In order to better characterize image-based screening data, we are developing bioinformatic tools to identify and classify sub-cellular structures in high-throughput screening applications using 3D segmentation and visualization tools.
2) Identification of signaling cascades that regulate autophagy as therapeutic opportunity
Autophagy is an evolutionary conserved protein degradation pathway that is essential for cellular homeostasis and cell viability. Autophagy is enhanced under nutrient-limiting conditions such as amino acid starvation and can be induced by treatment with rapamycin, an inhibitor of the mammalian TOR complex. Autophagy has been implicated in tumour suppressive, as well as tumour promoting mechanisms. The molecular regulation of autophagy is not very well understood.

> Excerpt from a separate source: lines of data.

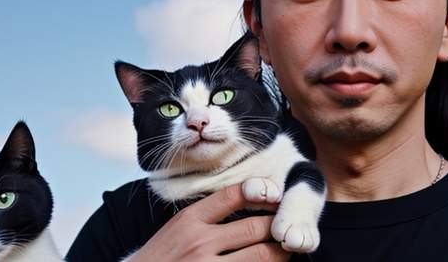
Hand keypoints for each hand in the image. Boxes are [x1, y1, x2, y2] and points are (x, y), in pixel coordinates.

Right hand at [127, 183, 290, 261]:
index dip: (261, 192)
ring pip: (261, 256)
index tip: (276, 195)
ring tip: (285, 249)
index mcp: (190, 220)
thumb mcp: (177, 228)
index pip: (233, 196)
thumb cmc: (160, 258)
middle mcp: (200, 242)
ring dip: (280, 252)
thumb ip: (207, 216)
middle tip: (287, 226)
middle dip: (276, 226)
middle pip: (254, 227)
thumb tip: (246, 202)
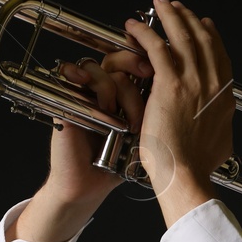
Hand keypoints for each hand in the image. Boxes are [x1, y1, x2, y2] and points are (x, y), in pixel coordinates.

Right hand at [42, 47, 152, 203]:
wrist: (90, 184)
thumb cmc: (117, 163)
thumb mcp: (144, 133)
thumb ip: (154, 109)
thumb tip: (175, 85)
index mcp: (124, 94)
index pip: (133, 61)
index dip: (145, 57)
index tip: (159, 66)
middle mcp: (103, 90)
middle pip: (117, 58)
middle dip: (133, 64)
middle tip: (147, 74)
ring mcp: (84, 94)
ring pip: (100, 69)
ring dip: (113, 88)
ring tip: (119, 116)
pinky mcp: (66, 99)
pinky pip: (69, 73)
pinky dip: (77, 72)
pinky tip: (84, 80)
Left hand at [123, 0, 233, 217]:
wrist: (186, 174)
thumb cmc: (197, 167)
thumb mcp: (221, 143)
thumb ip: (220, 128)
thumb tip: (222, 130)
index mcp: (225, 97)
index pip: (219, 55)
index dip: (210, 35)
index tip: (203, 24)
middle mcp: (212, 83)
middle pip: (203, 39)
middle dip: (189, 18)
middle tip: (177, 7)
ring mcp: (193, 81)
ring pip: (182, 36)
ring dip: (170, 15)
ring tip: (160, 3)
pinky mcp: (170, 84)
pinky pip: (156, 48)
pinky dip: (144, 33)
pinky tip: (133, 26)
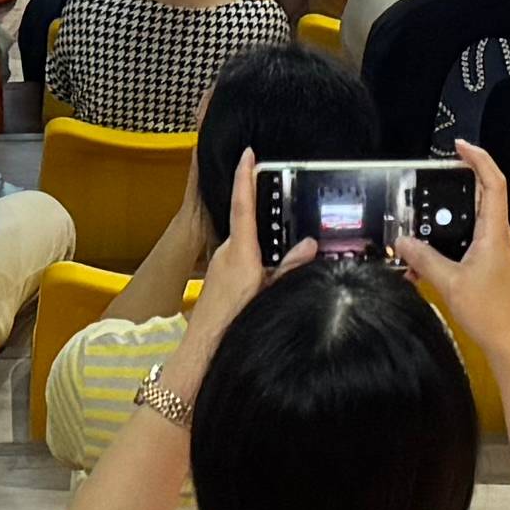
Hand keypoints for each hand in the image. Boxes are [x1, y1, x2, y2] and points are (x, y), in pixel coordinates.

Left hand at [162, 155, 280, 393]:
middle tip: (281, 203)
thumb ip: (290, 269)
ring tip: (281, 255)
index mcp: (239, 253)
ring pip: (244, 245)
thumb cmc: (232, 328)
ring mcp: (218, 267)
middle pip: (246, 224)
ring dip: (261, 245)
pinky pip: (239, 260)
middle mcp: (225, 255)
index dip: (245, 177)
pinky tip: (265, 277)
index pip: (243, 206)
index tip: (248, 154)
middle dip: (262, 214)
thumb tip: (308, 245)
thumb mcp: (269, 296)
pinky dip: (254, 260)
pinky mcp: (217, 280)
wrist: (202, 356)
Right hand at [405, 144, 509, 357]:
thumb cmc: (491, 313)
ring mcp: (494, 250)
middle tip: (433, 178)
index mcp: (494, 232)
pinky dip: (446, 244)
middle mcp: (498, 236)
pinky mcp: (489, 264)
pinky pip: (467, 241)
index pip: (493, 182)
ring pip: (471, 220)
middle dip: (456, 184)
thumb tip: (404, 241)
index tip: (459, 146)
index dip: (479, 159)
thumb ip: (424, 259)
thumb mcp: (449, 283)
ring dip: (447, 220)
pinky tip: (424, 261)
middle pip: (481, 196)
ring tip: (421, 225)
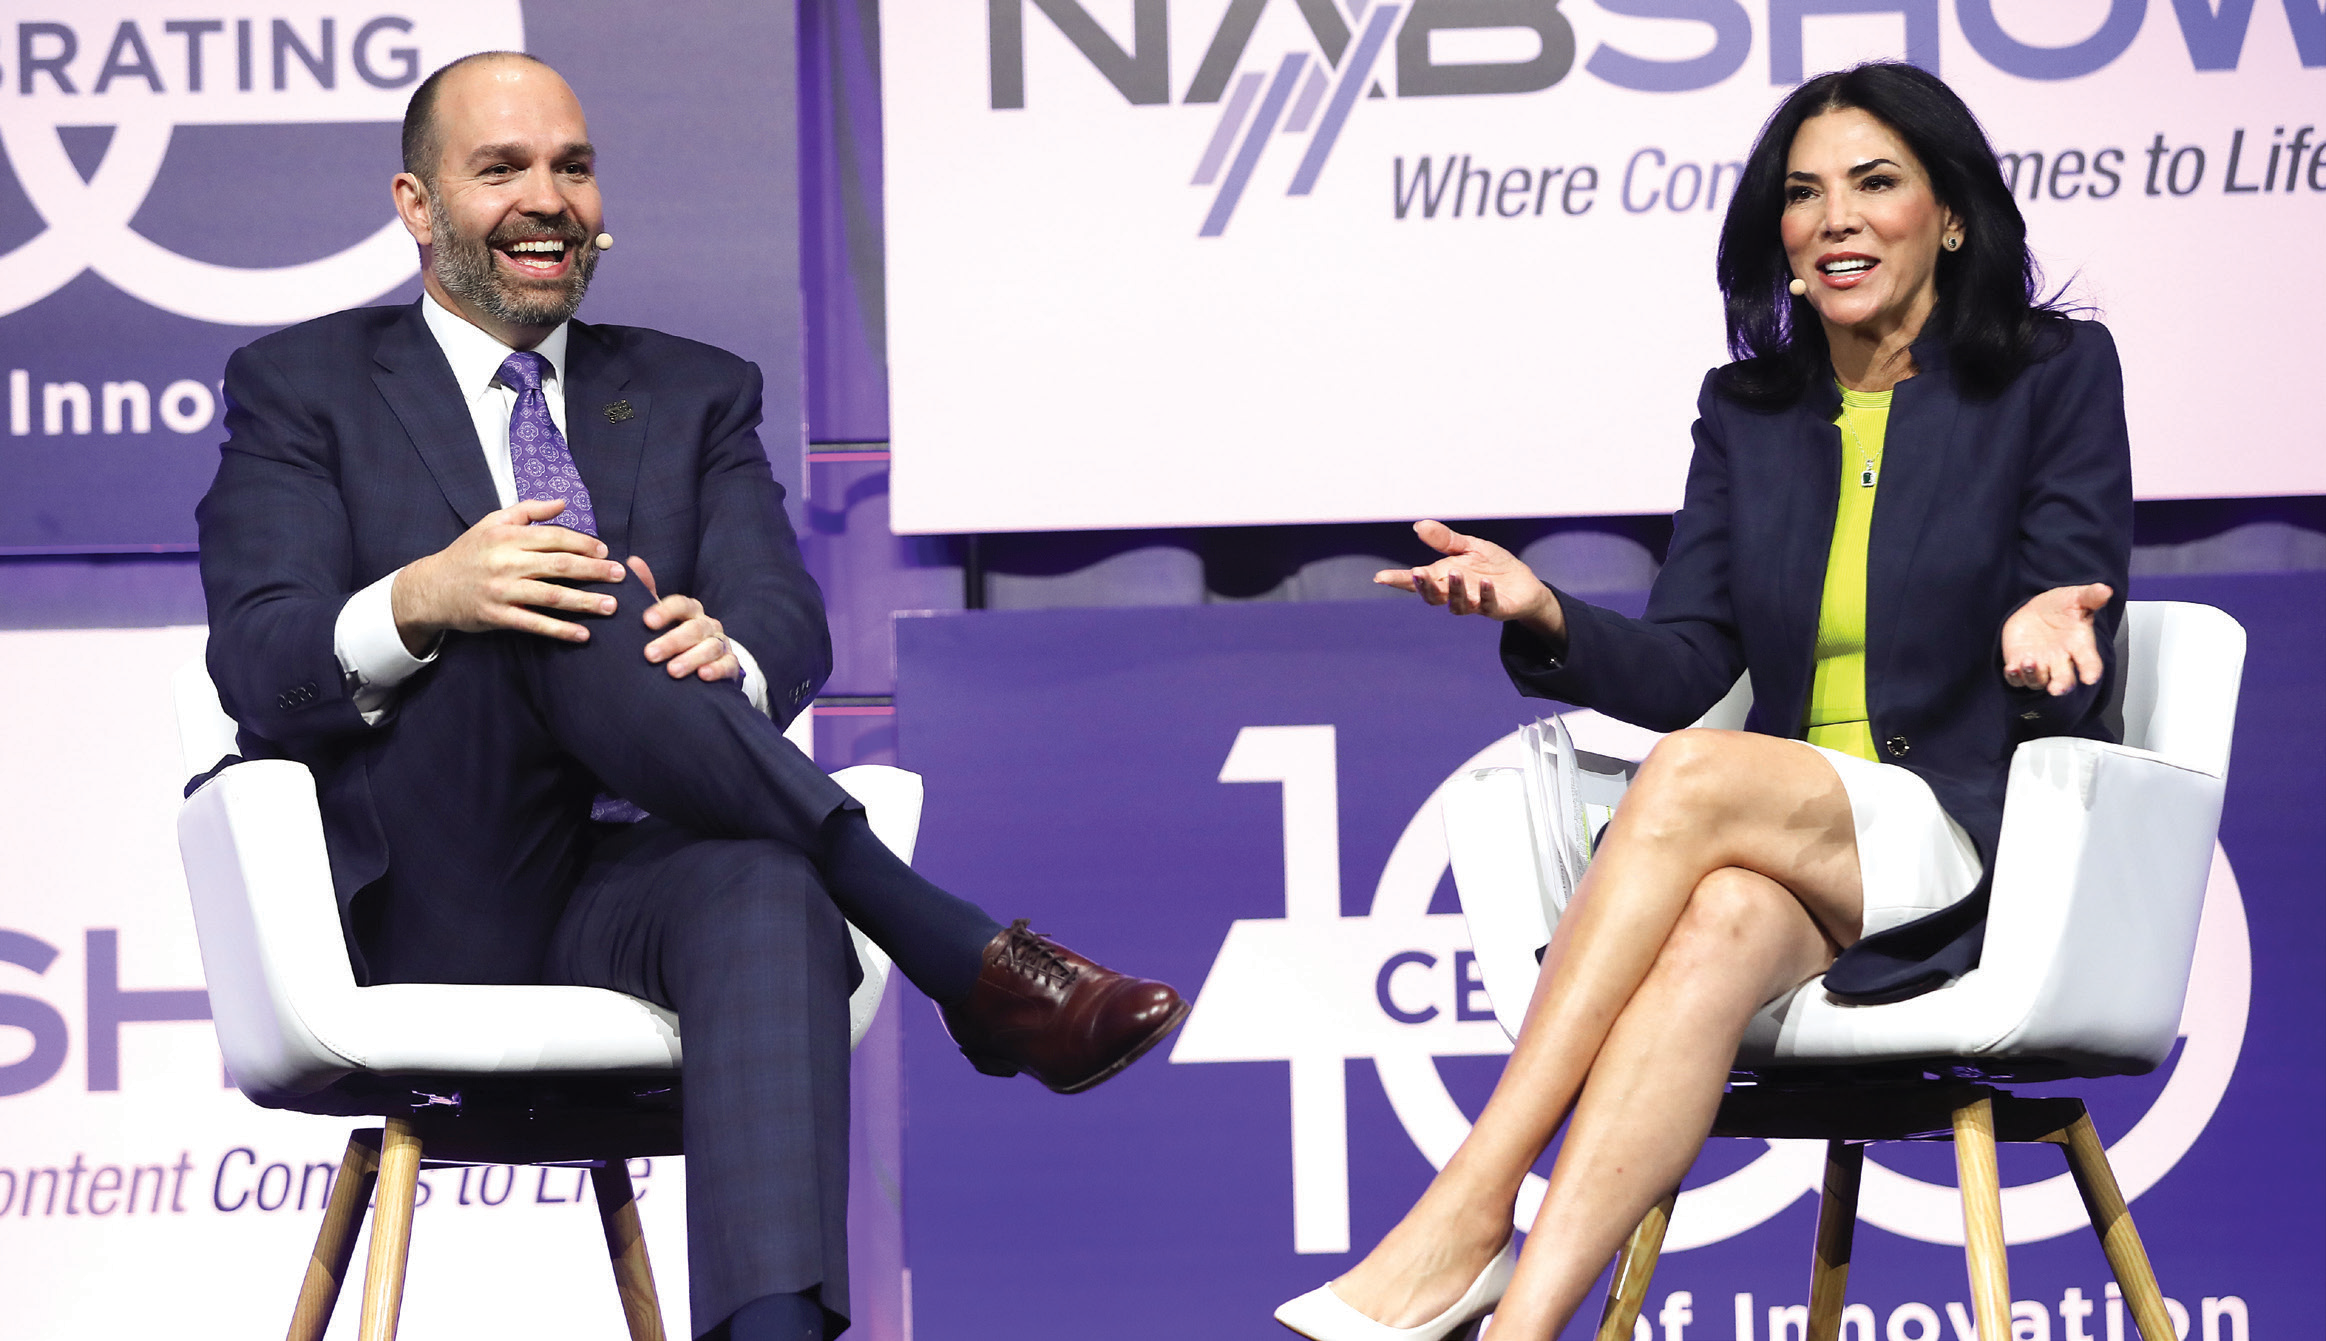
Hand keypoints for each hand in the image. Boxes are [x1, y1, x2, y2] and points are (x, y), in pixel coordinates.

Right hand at [391, 499, 626, 652]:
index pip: (555, 537)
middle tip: (621, 576)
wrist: (432, 587)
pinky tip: (583, 634)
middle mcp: (506, 562)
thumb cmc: (468, 553)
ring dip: (585, 602)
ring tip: (611, 606)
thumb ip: (528, 511)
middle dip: (594, 570)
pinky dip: (560, 629)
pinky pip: (534, 623)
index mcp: (507, 537)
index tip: (605, 551)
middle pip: (559, 564)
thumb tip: (563, 502)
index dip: (583, 543)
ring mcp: (502, 590)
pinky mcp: (497, 616)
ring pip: (551, 595)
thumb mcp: (492, 523)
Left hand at [629, 556, 739, 682]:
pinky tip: (703, 676)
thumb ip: (646, 589)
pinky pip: (728, 664)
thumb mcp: (660, 613)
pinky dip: (716, 669)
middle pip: (694, 628)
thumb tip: (633, 561)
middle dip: (672, 641)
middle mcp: (707, 623)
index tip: (647, 622)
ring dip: (691, 659)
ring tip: (672, 671)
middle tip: (649, 655)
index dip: (665, 611)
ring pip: (710, 647)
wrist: (702, 659)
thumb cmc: (674, 633)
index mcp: (690, 610)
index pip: (681, 604)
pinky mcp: (730, 663)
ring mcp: (720, 643)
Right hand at [1373, 520, 1562, 636]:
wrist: (1524, 585)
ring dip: (1454, 590)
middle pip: (1433, 596)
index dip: (1399, 580)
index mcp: (1444, 577)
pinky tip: (1485, 584)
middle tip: (1417, 573)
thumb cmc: (1493, 566)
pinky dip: (1485, 596)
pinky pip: (1487, 605)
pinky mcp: (1496, 609)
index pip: (1417, 580)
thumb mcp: (1469, 547)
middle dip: (1424, 587)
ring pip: (1457, 605)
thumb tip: (1419, 525)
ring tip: (1454, 572)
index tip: (1380, 577)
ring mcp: (1474, 604)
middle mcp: (1455, 593)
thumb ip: (1446, 541)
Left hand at [2000, 582, 2112, 695]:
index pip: (2090, 663)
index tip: (2090, 677)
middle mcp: (2061, 660)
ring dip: (2034, 675)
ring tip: (2030, 662)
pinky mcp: (2020, 664)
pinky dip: (2014, 676)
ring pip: (2038, 681)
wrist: (2037, 608)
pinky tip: (2012, 668)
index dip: (2091, 671)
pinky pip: (2017, 678)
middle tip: (2057, 689)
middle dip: (2061, 686)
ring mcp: (2040, 665)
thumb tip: (2105, 589)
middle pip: (2064, 680)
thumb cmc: (2061, 607)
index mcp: (2079, 646)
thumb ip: (2090, 596)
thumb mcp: (2076, 597)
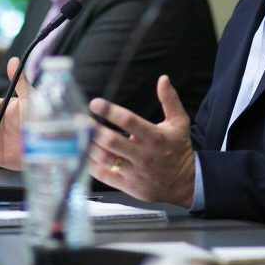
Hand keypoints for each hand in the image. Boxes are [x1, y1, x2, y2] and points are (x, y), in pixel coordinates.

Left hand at [89, 75, 195, 207]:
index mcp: (155, 137)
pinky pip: (105, 175)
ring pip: (106, 159)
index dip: (110, 111)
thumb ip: (170, 100)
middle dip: (94, 130)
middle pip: (113, 142)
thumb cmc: (178, 149)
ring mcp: (135, 172)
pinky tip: (83, 153)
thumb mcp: (180, 123)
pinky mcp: (128, 186)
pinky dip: (91, 164)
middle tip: (80, 120)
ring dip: (89, 146)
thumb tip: (163, 79)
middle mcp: (144, 155)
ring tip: (78, 134)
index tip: (95, 103)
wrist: (186, 183)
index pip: (129, 121)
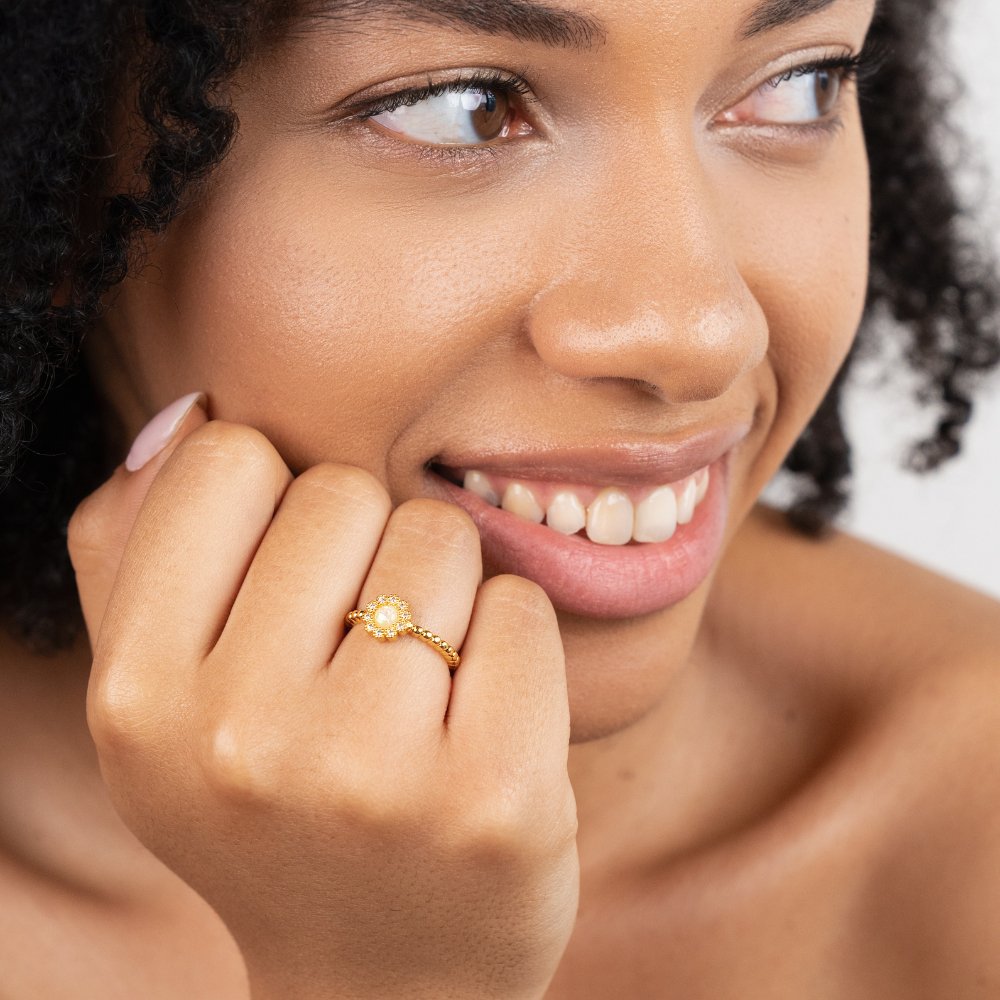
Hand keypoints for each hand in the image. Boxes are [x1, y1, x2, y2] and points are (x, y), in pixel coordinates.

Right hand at [69, 402, 578, 999]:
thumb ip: (139, 549)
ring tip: (418, 692)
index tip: (289, 579)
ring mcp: (372, 774)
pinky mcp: (495, 798)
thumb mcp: (163, 700)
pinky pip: (524, 607)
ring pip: (442, 538)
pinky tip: (482, 720)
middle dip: (366, 547)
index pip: (229, 457)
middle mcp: (240, 736)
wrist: (378, 978)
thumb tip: (190, 413)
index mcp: (139, 695)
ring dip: (445, 594)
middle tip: (361, 653)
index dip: (274, 502)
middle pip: (345, 489)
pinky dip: (514, 642)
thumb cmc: (273, 810)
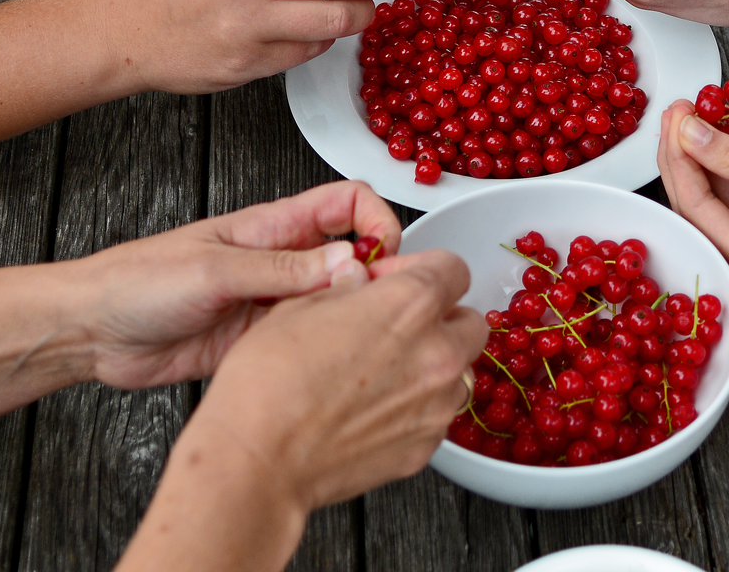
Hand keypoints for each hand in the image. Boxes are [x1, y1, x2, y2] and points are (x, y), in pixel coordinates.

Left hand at [74, 181, 401, 389]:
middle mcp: (280, 262)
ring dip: (350, 318)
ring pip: (335, 303)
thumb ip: (285, 269)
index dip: (376, 221)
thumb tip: (349, 262)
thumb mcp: (215, 269)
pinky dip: (324, 351)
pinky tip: (322, 363)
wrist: (93, 331)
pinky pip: (308, 343)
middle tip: (378, 306)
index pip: (346, 204)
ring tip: (355, 338)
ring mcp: (273, 303)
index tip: (384, 255)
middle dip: (376, 276)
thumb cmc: (137, 281)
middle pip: (352, 255)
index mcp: (272, 226)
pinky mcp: (261, 342)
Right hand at [191, 247, 486, 511]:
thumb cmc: (269, 383)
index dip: (422, 269)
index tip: (395, 281)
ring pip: (459, 372)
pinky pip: (437, 416)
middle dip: (440, 319)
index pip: (453, 268)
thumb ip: (346, 286)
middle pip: (469, 322)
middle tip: (398, 326)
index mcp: (410, 304)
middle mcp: (436, 352)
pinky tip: (373, 408)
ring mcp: (436, 404)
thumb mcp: (300, 306)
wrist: (259, 458)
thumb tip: (358, 279)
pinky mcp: (425, 447)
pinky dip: (417, 408)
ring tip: (382, 373)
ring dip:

We have recently developed a cell-based assay for autophagy that is amenable to high-throughput screening. The method measures proteolytic cleavage of a tripartite sensor protein by the autophagy protease ATG4B. Activation of ATG4B results in release of Gaussia luciferase from cells that can be non-invasively harvested from cellular supernatants. In order to better understand the signaling cascades involved in the activation of autophagy, we are screening whole genome siRNA libraries for factors that enhance or reduce the activity of ATG4B. In addition, we are performing small molecule library screening to identify potential therapeutic lead compounds.